-- TASK STATEMENT --
Give the data again exactly, without images.

-- DATA SECTION --

● ● ● ●

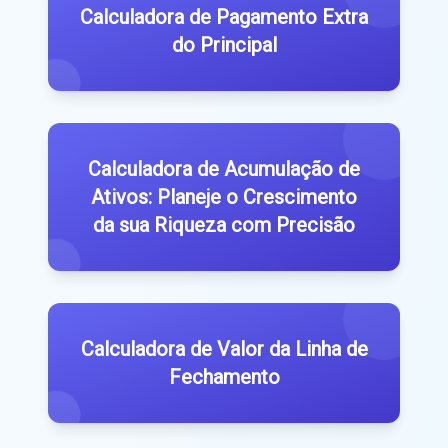
Calculadora de Pagamento Extra
do Principal
Calculadora de Acumulação de
Ativos: Planeje o Crescimento
da sua Riqueza com Precisão
Calculadora de Valor da Linha de
Fechamento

● ● ● ●

-- YOUR RESPONSE --
Calculadora de Pagamento Extra
do Principal
Calculadora de Acumulação de
Ativos: Planeje o Crescimento
da sua Riqueza com Precisão
Calculadora de Valor da Linha de
Fechamento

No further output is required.